In fact, even the word totalitarian gives it away.
It comes from the word total.
The totalitarian wants total control.
The totalitarian wants to take you as you are and make you into a new person, a new man.
The totalitarian cares what you eat and cares how your family is organized and cares about what religion you practice.
So totalitarians are known to shut down the churches, imprison monks and priests.
They're known to establish comprehensive regimes of censorship.
And they will engage in the minute regulation of the details of society because they are driven by ideology.
They're not just driven by the fact that, hey, I'm Pinochet and I want to stay in power.

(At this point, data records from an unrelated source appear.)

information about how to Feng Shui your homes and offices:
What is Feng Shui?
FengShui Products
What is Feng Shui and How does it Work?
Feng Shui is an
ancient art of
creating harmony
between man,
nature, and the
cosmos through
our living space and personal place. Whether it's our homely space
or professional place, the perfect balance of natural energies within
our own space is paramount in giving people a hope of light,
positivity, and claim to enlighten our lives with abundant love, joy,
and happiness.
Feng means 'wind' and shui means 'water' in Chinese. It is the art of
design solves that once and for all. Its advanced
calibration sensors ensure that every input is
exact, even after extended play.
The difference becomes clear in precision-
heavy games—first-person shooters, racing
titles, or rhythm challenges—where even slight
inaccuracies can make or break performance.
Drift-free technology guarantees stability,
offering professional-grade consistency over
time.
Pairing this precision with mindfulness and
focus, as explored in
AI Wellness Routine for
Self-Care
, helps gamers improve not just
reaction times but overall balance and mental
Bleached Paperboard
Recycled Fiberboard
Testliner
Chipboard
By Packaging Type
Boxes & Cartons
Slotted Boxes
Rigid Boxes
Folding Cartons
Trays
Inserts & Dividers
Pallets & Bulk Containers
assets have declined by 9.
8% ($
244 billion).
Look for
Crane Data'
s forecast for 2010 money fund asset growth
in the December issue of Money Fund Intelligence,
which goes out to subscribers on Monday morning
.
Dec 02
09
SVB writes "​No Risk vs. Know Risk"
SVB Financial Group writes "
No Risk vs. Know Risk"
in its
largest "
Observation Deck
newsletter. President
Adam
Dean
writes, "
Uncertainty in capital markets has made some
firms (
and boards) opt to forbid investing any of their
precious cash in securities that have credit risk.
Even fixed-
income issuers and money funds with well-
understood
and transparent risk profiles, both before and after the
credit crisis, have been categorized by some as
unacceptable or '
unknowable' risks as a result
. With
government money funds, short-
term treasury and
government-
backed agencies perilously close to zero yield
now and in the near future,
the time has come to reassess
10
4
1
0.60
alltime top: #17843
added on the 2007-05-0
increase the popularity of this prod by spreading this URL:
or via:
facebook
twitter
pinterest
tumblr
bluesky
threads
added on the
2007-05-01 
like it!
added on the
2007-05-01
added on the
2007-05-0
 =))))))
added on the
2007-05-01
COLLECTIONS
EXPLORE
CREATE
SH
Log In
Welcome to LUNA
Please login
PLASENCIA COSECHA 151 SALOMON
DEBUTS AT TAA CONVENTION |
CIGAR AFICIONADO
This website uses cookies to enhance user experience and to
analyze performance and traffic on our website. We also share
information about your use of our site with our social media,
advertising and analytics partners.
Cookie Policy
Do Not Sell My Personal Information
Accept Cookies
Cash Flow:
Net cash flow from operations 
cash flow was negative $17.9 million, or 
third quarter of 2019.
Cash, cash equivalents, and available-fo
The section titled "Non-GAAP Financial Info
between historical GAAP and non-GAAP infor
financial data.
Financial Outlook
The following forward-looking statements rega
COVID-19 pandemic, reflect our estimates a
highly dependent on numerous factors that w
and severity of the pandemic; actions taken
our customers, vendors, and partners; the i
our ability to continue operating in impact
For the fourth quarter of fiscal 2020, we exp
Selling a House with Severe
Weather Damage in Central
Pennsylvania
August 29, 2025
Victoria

These are people who are driven by the worldview that they have, which requires creating a new type of society.
In fact, this is all the basis of Marxist and communist ideology.
And so what Kirkpatrick was saying was kind of the opposite of the Jimmy Carter approach.
She was saying, it is permissible to ally with authoritarian regimes in order to fight the greater threat posed by totalitarian regimes.
Or to put it differently, it is okay to ally with the lesser evil to block the greater evil.
Obviously, ideally, you wouldn't have evil at all, but since the world is not like that, there's a kind of Machiavellian dimension here to Kirkpatrick's reasoning that sometimes in the real world, you have to make choices not based upon the way you want things to be or the way things ought to be.
You have to make choices based upon the way things are.
And so, in some cases, making friends with the imperfect or even the bad guy is a necessity if you would thwart the greater threat, the greater threat to your safety, the greater threat to your prosperity, but also the greater threat to human rights posed by the worst guy.